# Beats Music integration in iDrive



## MonkeyDigsBMW (Aug 24, 2013)

The music service MOG is changing to Beats music in April. Beats launched today. MOG users know that MOG is integrated wonderfully with iDrive. You can leave feedback here to persuade Beats to continue the integration with the new Beats app.

http://support.beatsmusic.com/hc/communities/public/questions/200378094-BMW-Integration

Let's do this!


----------



## Ilan (Oct 25, 2008)

everyone who uses mog should jump and vote all the answers up. we need this.


----------



## MonkeyDigsBMW (Aug 24, 2013)

Ilan said:


> everyone who uses mog should jump and vote all the answers up. we need this.


yes!!!!!


----------



## MonkeyDigsBMW (Aug 24, 2013)

please everyone reading this...go post in this thread if you haven't already....

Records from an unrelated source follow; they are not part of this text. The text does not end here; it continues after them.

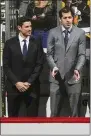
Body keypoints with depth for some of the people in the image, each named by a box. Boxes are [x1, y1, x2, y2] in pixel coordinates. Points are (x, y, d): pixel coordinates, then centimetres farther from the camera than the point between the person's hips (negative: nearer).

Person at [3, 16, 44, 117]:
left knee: (32, 117, 2)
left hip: (32, 86, 0)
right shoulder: (10, 43, 2)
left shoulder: (37, 43, 3)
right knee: (13, 116, 6)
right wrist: (16, 82, -11)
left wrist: (29, 82, -9)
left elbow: (39, 64, -1)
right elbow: (6, 66, -1)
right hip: (13, 86, 0)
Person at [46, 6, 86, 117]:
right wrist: (53, 67, -14)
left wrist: (78, 69, -17)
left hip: (73, 76, 0)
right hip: (56, 76, 0)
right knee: (54, 111, 8)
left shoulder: (80, 33, 1)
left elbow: (82, 54, -1)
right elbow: (49, 54, 3)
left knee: (74, 109, 10)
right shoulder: (53, 32, 2)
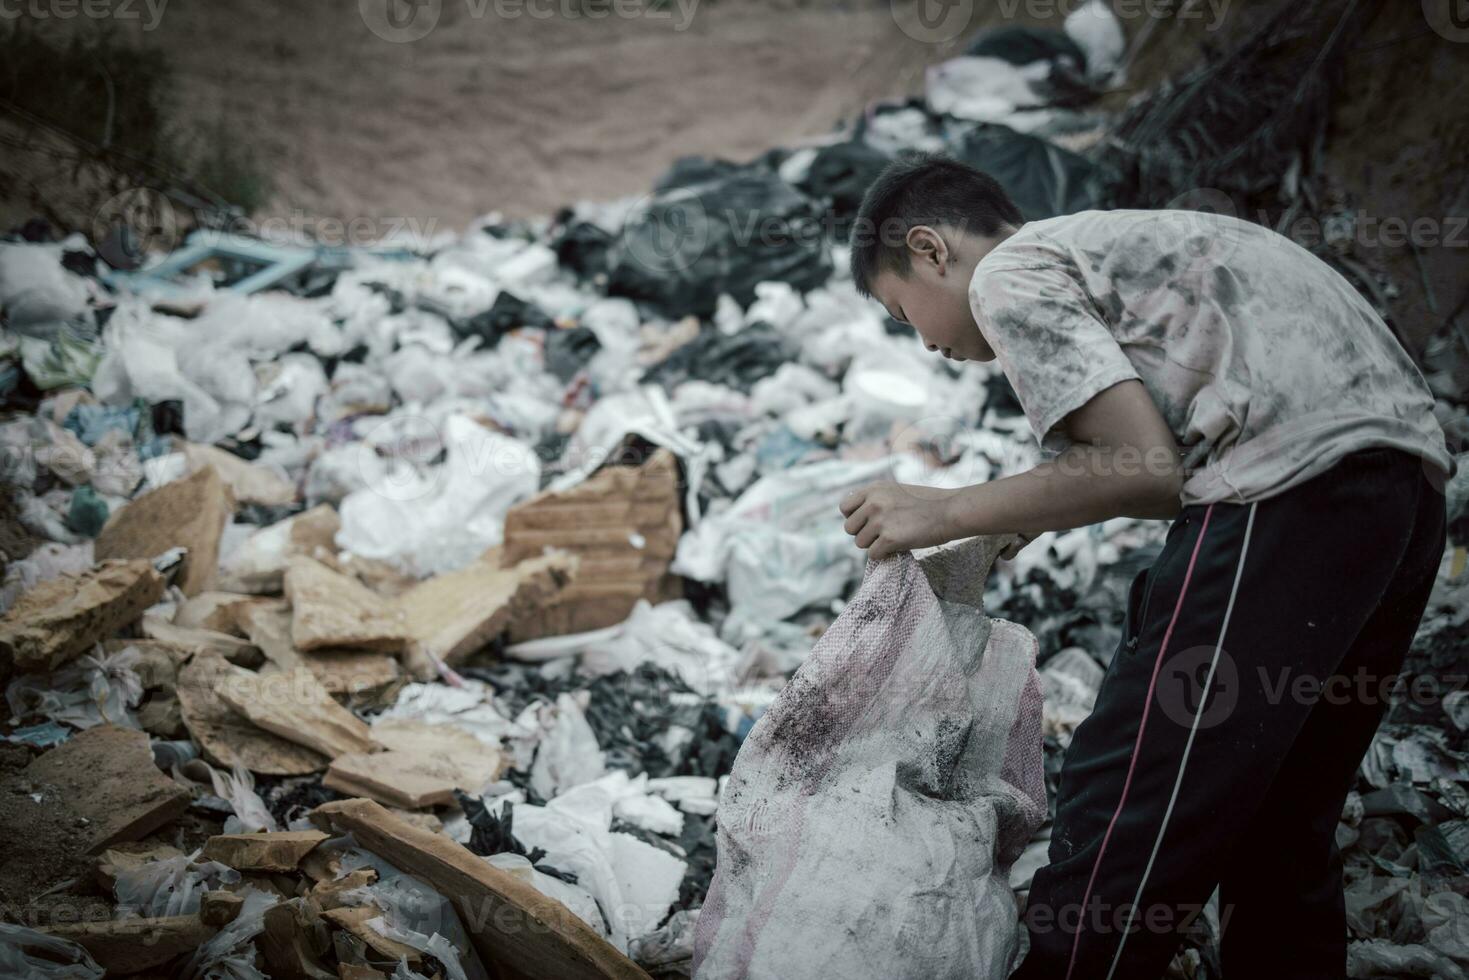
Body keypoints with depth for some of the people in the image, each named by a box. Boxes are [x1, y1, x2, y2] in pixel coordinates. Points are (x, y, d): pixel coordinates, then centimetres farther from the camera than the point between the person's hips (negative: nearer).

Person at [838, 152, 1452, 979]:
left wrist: (942, 514, 0)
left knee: (1121, 822, -6)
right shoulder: (1112, 242, 30)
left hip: (1294, 485, -10)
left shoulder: (1008, 271, 3)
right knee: (1278, 829, 16)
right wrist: (1040, 513, 25)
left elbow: (1146, 469, -9)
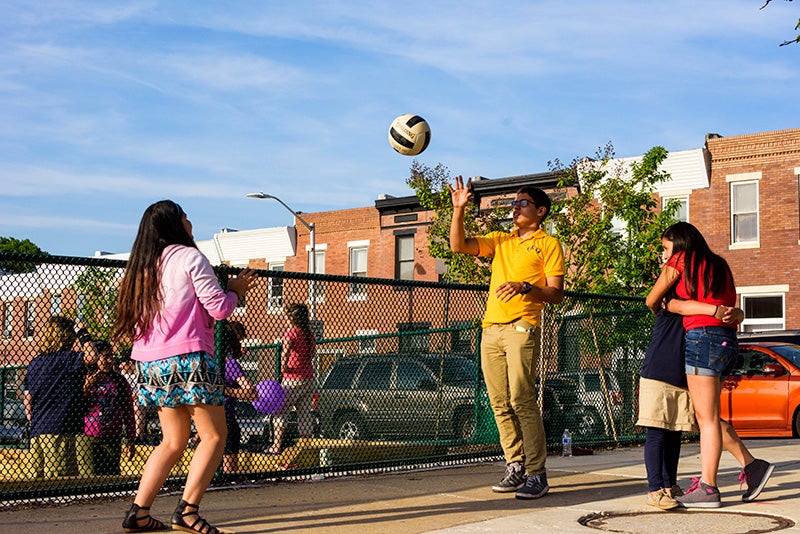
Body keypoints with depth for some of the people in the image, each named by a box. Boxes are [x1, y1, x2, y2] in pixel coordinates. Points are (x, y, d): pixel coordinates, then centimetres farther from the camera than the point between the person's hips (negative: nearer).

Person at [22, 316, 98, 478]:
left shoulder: (34, 363, 14)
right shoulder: (65, 358, -7)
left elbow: (27, 398, 14)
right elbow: (91, 357, -20)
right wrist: (84, 335, -4)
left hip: (37, 429, 7)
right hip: (58, 428, -7)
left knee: (38, 475, 9)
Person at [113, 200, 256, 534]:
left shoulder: (143, 266, 17)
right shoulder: (189, 256, -5)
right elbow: (219, 308, -8)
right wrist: (235, 290, 11)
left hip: (151, 363, 8)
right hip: (188, 358, -8)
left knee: (173, 441, 14)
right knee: (214, 435, 0)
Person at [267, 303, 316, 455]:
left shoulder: (291, 332, -10)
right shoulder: (309, 333, 12)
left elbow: (285, 351, -27)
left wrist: (283, 367, -20)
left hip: (293, 380, -7)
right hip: (309, 379, 7)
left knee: (280, 413, 3)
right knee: (305, 415, 11)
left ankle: (276, 446, 0)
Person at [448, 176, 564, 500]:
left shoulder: (548, 244, 5)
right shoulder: (501, 241, 22)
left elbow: (556, 294, -2)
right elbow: (458, 245, 12)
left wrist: (525, 287, -19)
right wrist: (459, 209, 2)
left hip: (522, 327, -6)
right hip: (491, 328, 6)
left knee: (521, 398, -14)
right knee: (500, 403, 3)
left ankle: (536, 474, -10)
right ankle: (515, 467, 9)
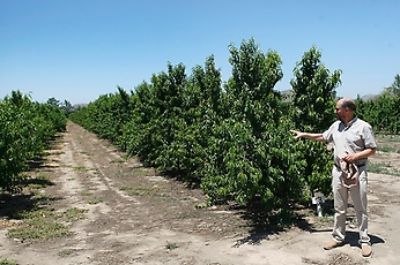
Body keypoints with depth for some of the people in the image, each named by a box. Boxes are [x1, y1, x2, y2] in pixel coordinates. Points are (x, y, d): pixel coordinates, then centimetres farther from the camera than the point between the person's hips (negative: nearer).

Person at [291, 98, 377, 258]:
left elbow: (372, 149, -8)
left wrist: (355, 156, -21)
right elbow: (323, 137, 20)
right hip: (338, 171, 5)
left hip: (357, 172, -5)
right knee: (339, 208, 13)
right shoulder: (336, 125, 7)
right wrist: (304, 135, 16)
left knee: (360, 209, 6)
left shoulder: (363, 127, -11)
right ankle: (338, 237, 25)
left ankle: (364, 241, 19)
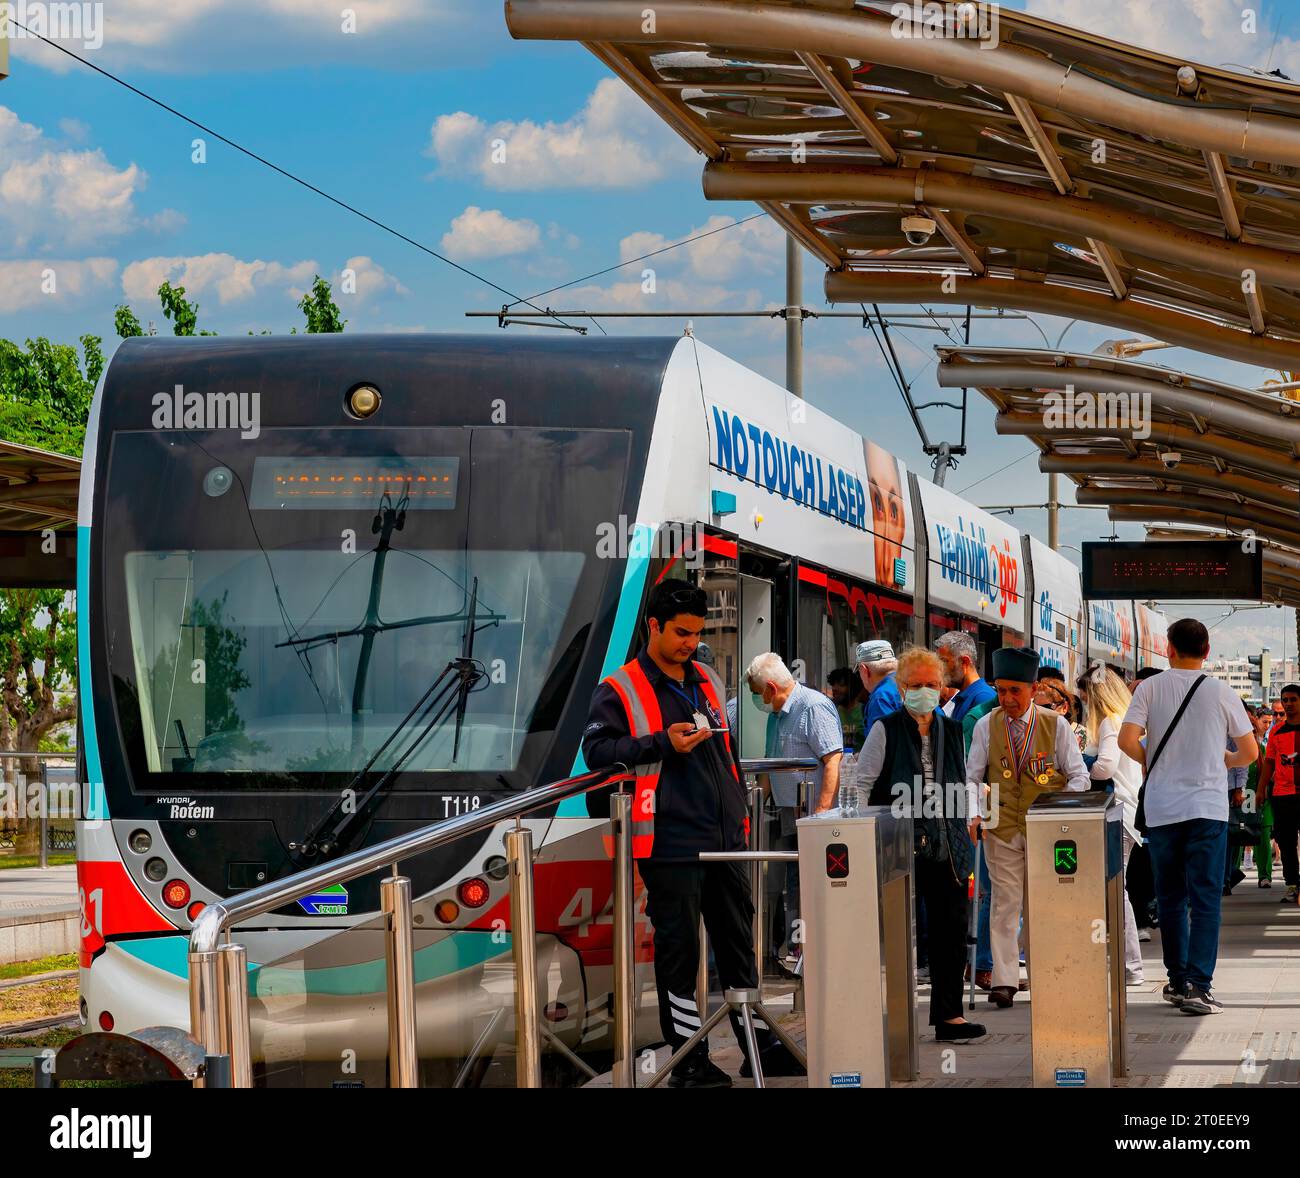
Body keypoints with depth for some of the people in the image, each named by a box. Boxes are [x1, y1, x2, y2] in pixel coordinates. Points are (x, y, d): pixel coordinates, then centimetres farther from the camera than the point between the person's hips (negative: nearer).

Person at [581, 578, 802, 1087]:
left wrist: (740, 812, 20)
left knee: (738, 943, 10)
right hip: (671, 842, -6)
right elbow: (596, 749, -10)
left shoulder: (708, 681, 17)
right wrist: (663, 743, -17)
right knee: (678, 949, -2)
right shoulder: (618, 690, -2)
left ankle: (759, 1044, 17)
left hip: (724, 837, 6)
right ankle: (688, 1057, 4)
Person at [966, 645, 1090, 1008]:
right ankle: (1004, 981, -7)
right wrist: (973, 816, -9)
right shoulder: (986, 726, 3)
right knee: (1005, 902, -6)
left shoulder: (1055, 725, 1)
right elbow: (972, 777, 6)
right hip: (1002, 828, 0)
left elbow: (1078, 775, 3)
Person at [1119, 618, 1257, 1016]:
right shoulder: (1221, 693, 0)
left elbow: (1127, 739, -11)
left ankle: (1178, 980, 19)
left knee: (1170, 898, 14)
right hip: (1208, 808, -1)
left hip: (1161, 809, 1)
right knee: (1205, 899, -3)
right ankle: (1198, 986, -14)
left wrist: (1148, 762, 9)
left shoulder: (1151, 688, 0)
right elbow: (1250, 752, 5)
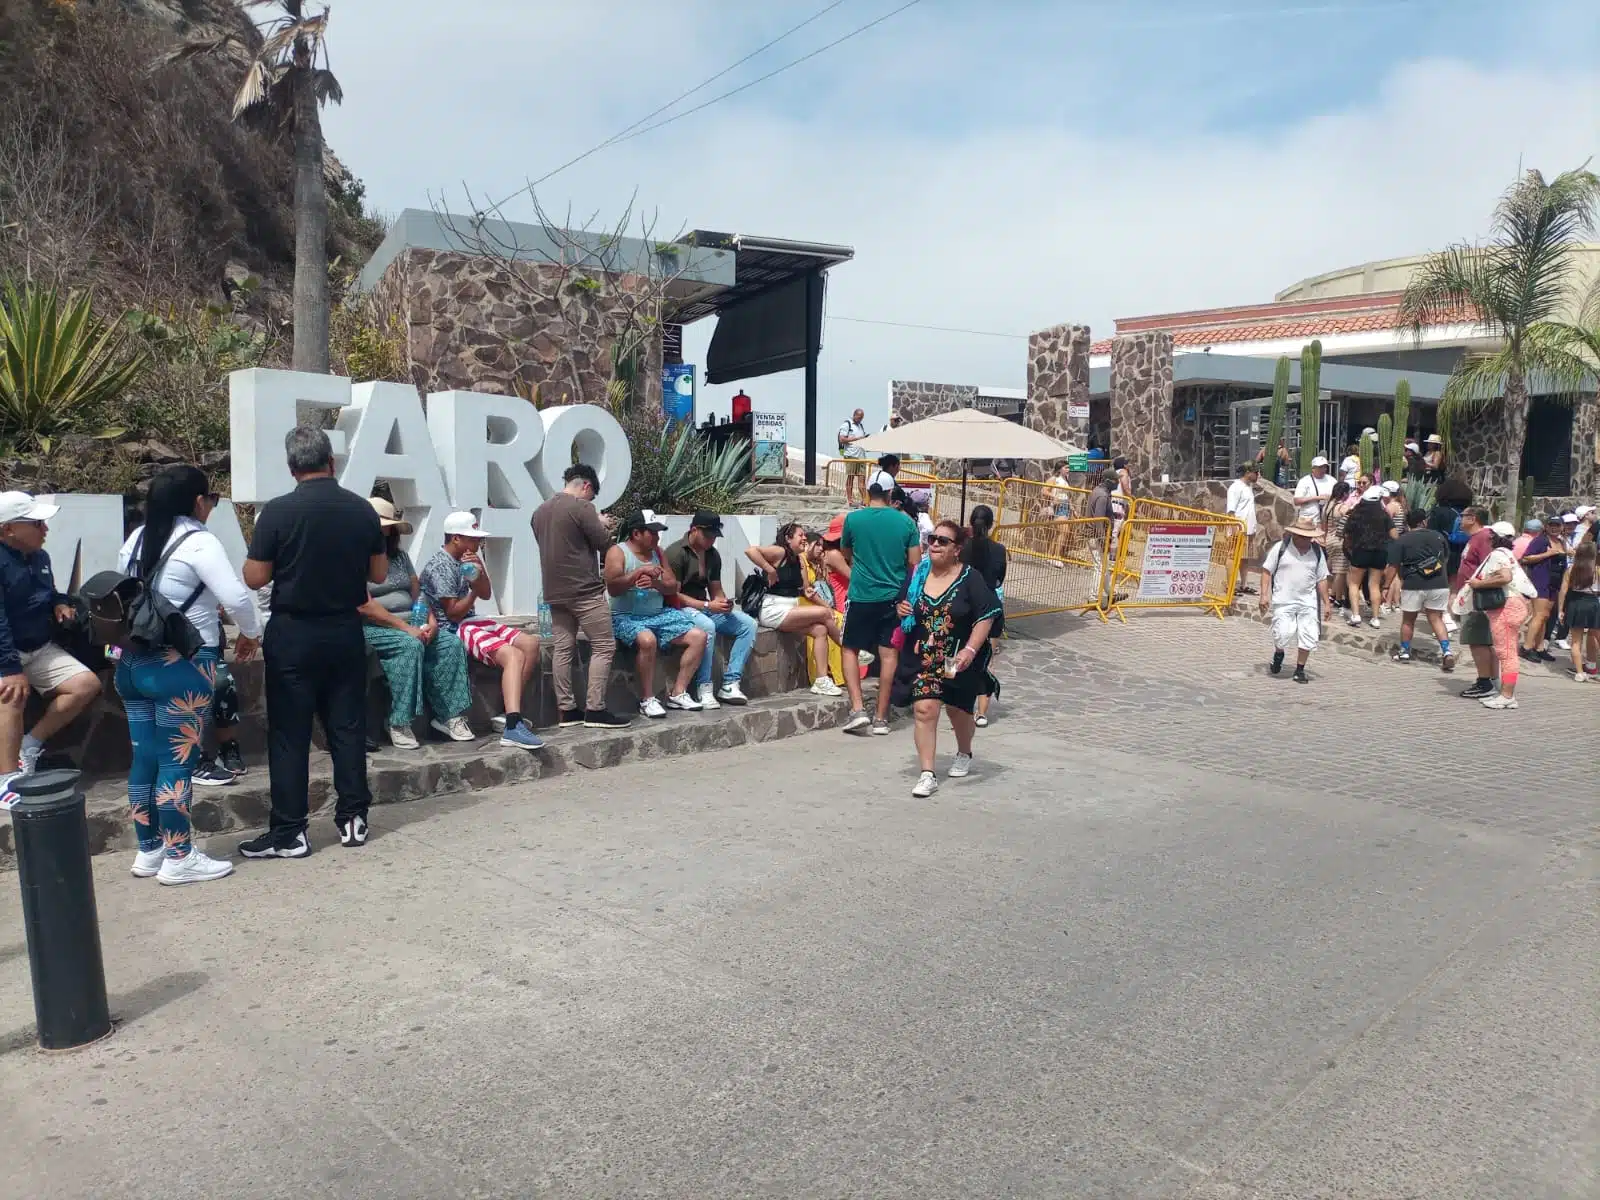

http://support.beatsmusic.com/hc/com...MW-Integration


----------



## Ilan (Oct 25, 2008)

Any update on this ? I actually really like Beats Audio but iDrive integration will make it perfect.


----------



## gomichaelkgo (Mar 31, 2006)

Uh Oh, Beats is in talks to be purchased by Apple. 

The shuttering MOG service (which was AWESOME) is certainly doomed now.


----------